*** Opening of Input records ***

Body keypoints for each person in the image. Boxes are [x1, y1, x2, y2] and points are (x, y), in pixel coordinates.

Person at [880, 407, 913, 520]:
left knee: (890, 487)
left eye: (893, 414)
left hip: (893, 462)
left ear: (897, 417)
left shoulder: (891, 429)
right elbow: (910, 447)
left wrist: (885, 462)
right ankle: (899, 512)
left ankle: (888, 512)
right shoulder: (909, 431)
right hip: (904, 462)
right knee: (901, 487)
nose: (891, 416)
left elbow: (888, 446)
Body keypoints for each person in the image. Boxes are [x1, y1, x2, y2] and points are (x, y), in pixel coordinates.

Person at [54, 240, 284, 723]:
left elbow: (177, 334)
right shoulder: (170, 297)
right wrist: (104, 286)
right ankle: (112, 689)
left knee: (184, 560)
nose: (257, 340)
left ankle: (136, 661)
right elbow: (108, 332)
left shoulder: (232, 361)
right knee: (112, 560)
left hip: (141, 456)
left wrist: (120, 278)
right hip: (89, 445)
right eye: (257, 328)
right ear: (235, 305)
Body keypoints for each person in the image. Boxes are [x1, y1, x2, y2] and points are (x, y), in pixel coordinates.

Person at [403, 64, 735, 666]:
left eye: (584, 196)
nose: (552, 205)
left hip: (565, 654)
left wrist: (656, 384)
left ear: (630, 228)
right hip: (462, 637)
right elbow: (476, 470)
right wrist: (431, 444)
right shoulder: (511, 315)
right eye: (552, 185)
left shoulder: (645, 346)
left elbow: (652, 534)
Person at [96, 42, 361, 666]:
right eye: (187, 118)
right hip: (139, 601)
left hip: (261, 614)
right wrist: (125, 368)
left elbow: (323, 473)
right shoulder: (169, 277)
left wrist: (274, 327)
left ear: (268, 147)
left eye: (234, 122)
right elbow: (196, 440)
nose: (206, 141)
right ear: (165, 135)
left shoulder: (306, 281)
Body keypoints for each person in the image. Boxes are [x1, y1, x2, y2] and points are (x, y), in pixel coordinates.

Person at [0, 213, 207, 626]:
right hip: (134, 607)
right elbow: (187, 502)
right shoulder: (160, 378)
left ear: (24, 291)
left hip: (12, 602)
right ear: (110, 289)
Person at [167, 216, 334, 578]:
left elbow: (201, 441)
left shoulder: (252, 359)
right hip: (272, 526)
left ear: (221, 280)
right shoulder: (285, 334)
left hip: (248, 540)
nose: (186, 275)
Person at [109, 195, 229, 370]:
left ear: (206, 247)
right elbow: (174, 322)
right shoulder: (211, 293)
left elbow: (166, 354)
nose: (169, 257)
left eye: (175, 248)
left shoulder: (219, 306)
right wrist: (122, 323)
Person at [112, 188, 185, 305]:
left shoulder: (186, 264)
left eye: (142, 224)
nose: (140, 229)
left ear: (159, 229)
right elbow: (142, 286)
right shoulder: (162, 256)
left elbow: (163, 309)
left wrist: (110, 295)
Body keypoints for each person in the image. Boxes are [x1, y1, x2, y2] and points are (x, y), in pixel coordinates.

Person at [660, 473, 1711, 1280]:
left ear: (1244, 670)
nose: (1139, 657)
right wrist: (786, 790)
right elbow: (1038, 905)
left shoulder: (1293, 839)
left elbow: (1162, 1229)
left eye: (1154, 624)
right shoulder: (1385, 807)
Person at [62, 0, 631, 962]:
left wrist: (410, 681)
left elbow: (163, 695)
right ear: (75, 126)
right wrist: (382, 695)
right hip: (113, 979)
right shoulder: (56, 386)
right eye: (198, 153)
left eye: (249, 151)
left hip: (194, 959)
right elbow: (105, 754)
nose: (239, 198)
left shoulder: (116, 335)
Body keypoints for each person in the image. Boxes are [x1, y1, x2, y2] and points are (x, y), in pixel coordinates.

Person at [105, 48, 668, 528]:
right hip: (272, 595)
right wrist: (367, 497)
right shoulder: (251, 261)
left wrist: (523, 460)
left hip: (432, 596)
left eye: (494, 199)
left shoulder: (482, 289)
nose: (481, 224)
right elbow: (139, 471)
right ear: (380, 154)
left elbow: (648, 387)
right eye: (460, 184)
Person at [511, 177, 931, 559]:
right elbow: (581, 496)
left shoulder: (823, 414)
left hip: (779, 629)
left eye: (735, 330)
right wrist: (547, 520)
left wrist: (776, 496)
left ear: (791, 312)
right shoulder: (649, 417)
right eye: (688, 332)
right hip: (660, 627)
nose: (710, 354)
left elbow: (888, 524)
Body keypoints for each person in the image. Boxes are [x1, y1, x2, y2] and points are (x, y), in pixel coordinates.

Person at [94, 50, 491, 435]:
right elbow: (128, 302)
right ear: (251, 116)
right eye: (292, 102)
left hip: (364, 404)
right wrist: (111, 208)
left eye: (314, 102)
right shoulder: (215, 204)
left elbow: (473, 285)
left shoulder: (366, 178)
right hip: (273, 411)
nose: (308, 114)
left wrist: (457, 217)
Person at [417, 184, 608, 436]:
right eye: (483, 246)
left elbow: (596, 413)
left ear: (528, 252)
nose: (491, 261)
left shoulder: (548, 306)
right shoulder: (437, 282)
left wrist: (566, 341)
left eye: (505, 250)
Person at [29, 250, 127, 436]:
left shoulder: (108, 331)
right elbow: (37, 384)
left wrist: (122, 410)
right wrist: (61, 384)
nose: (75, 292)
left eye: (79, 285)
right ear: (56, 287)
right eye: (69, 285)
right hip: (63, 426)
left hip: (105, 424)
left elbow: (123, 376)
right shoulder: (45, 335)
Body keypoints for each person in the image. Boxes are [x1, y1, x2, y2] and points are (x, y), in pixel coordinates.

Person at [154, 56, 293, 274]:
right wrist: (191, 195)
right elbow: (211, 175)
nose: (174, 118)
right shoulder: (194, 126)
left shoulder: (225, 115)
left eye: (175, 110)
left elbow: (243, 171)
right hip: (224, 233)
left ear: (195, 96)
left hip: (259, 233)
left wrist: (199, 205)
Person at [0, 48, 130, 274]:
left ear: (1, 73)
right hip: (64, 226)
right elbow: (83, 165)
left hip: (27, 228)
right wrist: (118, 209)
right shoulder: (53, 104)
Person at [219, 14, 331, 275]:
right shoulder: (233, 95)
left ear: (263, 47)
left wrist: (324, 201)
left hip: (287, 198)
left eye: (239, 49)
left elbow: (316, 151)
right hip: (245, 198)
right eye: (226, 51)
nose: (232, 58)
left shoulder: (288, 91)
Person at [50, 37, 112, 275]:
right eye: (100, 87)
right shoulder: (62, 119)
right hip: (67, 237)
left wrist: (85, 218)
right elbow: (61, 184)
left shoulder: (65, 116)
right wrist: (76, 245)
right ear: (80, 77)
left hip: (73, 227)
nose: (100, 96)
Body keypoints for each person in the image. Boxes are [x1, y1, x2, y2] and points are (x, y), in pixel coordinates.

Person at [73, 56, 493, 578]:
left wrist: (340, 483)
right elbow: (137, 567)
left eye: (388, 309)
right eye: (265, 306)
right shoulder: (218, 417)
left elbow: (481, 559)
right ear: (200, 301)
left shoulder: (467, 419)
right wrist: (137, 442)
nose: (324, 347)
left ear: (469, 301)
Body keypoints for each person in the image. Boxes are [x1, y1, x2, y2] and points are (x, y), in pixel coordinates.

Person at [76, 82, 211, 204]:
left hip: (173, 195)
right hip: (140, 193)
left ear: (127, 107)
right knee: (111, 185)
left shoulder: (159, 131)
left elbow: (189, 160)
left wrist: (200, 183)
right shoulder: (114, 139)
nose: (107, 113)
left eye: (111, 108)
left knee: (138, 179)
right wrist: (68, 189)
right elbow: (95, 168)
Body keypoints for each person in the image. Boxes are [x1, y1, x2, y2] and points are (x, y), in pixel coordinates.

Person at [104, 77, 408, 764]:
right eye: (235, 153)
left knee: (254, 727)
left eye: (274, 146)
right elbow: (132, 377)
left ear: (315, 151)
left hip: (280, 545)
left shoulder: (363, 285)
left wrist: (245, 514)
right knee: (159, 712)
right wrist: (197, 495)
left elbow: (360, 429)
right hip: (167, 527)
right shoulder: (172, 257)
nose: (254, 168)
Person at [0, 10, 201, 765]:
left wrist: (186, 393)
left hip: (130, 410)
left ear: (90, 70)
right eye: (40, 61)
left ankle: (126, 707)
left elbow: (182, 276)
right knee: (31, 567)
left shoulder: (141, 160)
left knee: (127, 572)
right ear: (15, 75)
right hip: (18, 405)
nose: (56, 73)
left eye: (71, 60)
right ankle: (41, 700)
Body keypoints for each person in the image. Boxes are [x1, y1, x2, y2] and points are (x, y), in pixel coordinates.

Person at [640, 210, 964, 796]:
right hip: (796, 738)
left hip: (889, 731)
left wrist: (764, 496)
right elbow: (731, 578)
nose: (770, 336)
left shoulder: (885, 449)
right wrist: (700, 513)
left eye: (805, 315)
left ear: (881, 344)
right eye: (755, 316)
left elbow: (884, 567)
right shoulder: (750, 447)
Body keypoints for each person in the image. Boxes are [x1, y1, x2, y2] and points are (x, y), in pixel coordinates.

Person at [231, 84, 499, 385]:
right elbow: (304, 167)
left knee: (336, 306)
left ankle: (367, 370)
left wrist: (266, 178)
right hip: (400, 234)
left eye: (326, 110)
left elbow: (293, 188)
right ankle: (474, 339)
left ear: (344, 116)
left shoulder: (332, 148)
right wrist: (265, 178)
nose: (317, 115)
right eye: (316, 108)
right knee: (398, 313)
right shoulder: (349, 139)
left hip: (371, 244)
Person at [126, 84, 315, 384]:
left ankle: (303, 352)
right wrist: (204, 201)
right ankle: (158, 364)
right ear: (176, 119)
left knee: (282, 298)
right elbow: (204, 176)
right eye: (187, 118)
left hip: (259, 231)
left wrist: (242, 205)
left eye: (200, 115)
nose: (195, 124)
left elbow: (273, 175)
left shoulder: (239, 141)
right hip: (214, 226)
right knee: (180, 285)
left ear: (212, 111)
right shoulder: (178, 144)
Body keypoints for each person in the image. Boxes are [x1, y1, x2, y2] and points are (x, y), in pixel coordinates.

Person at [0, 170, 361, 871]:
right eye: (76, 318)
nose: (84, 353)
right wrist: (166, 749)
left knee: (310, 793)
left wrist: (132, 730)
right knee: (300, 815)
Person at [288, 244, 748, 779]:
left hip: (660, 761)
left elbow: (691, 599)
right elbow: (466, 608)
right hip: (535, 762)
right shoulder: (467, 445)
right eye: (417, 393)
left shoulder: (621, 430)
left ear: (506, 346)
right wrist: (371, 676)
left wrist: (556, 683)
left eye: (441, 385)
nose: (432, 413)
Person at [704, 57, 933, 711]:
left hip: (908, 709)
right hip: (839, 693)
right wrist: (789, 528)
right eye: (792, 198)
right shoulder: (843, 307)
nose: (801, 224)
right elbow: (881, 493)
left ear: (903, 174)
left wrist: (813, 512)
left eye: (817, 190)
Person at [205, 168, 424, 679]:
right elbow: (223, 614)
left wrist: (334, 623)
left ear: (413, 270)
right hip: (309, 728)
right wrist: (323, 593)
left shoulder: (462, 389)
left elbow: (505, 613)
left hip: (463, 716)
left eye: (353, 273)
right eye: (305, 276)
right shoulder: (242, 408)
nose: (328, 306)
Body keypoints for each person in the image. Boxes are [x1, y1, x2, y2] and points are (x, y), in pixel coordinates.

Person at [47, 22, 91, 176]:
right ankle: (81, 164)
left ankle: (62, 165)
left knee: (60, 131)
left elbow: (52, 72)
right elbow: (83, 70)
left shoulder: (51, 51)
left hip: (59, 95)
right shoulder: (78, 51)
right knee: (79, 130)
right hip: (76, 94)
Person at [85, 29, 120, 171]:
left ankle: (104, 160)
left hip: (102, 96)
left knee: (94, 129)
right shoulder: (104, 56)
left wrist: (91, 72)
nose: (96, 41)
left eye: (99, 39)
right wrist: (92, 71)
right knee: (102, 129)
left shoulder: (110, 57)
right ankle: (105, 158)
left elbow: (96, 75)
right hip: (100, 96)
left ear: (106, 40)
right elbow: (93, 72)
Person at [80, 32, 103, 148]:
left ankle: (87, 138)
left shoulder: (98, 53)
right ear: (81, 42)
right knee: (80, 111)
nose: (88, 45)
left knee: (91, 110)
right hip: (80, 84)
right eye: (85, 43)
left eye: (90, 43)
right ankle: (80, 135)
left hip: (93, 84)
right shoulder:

*** Close of Input records ***

Produce a word-for-word copy of everything above from the line holding "left elbow: (323, 473)" down to the line holding "left eye: (249, 151)", with both of those lines kept.

left elbow: (323, 473)
right shoulder: (169, 277)
left wrist: (274, 327)
left ear: (268, 147)
left eye: (234, 122)
right elbow: (196, 440)
nose: (206, 141)
right ear: (165, 135)
left shoulder: (306, 281)
Body keypoints for each person in the image. Boxes are [x1, y1, x2, y2] and points are (x, y), in pixel coordinates.

Person at [0, 213, 207, 626]:
right hip: (134, 607)
right elbow: (187, 502)
right shoulder: (160, 378)
left ear: (24, 291)
left hip: (12, 602)
right ear: (110, 289)
Person at [167, 216, 334, 578]:
left elbow: (201, 441)
left shoulder: (252, 359)
right hip: (272, 526)
left ear: (221, 280)
right shoulder: (285, 334)
left hip: (248, 540)
nose: (186, 275)
Person at [109, 195, 229, 370]:
left ear: (206, 247)
right elbow: (174, 322)
right shoulder: (211, 293)
left elbow: (166, 354)
nose: (169, 257)
left eye: (175, 248)
left shoulder: (219, 306)
right wrist: (122, 323)
Person at [112, 188, 185, 305]:
left shoulder: (186, 264)
left eye: (142, 224)
nose: (140, 229)
left ear: (159, 229)
right elbow: (142, 286)
right shoulder: (162, 256)
left elbow: (163, 309)
left wrist: (110, 295)
Body keypoints for each person in the image. Boxes are [x1, y1, x2, y2] and points are (x, y), in pixel coordinates.

Person at [660, 473, 1711, 1280]:
left ear: (1244, 670)
nose: (1139, 657)
right wrist: (786, 790)
right elbow: (1038, 905)
left shoulder: (1293, 839)
left elbow: (1162, 1229)
left eye: (1154, 624)
right shoulder: (1385, 807)
Person at [62, 0, 631, 962]:
left wrist: (410, 681)
left elbow: (163, 695)
right ear: (75, 126)
right wrist: (382, 695)
right hip: (113, 979)
right shoulder: (56, 386)
right eye: (198, 153)
left eye: (249, 151)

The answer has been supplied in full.